UNDP Resident Representative, Jocelyn Mason has urged Somalia to get to grips it challenges so that it is not left behind while the developed world speeds ahead.
Mason made the comments after UNDP launched its latest Human Development Report - one of the world's most highly regarded assessments of the state of global development - which this year focusses on inequality and how to address it.
Mason said among the measures Somalia must take will be to address inequalities within the country so that all citizens - including women, IDPs, the rural poor and other marginalised groups - can realise their full potential and contribute to national progress.
Inequality in Somalia can be seen in the difference between Somali and global averages in health, education, income and other areas. For example:
Life expectancy at birth is 57.1 in Somalia, compared to 72.6 worldwide 52% of Somalis have access to basic drinking water, compared to a global average of 90%.

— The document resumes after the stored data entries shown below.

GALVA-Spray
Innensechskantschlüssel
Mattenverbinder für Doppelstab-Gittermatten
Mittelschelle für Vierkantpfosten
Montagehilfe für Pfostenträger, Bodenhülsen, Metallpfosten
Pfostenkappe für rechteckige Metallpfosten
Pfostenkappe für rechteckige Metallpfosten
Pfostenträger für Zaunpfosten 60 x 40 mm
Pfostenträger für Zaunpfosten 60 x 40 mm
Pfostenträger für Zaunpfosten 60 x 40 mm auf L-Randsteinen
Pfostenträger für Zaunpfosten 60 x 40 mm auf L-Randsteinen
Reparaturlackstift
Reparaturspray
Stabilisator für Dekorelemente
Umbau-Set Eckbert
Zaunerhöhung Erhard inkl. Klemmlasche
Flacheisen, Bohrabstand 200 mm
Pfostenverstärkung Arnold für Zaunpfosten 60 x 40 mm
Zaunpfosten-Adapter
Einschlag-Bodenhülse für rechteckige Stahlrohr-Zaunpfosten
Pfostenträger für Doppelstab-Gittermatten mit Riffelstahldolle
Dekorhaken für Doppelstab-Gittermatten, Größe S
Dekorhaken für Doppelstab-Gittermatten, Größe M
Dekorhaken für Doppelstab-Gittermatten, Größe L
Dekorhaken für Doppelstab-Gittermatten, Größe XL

It can also be seen between different groups within Somalia, including men and women, rural and urban populations, and the richest and poorest. For example:
45% of women are married by the age of 18 and 98% suffer female genital mutilation (FGM) Women make up only 17.5% of the non-agricultural workforce and occupy only 24% of seats in parliament
83% of Somalis in urban areas can access basic drinking water, compared to 28% in rural areas.
93% of the richest quintile can access basic drinking water, compared to 32% of the poorest quintile.
Only 9% of people in rural areas have access to electricity, compared to a national average of 33%.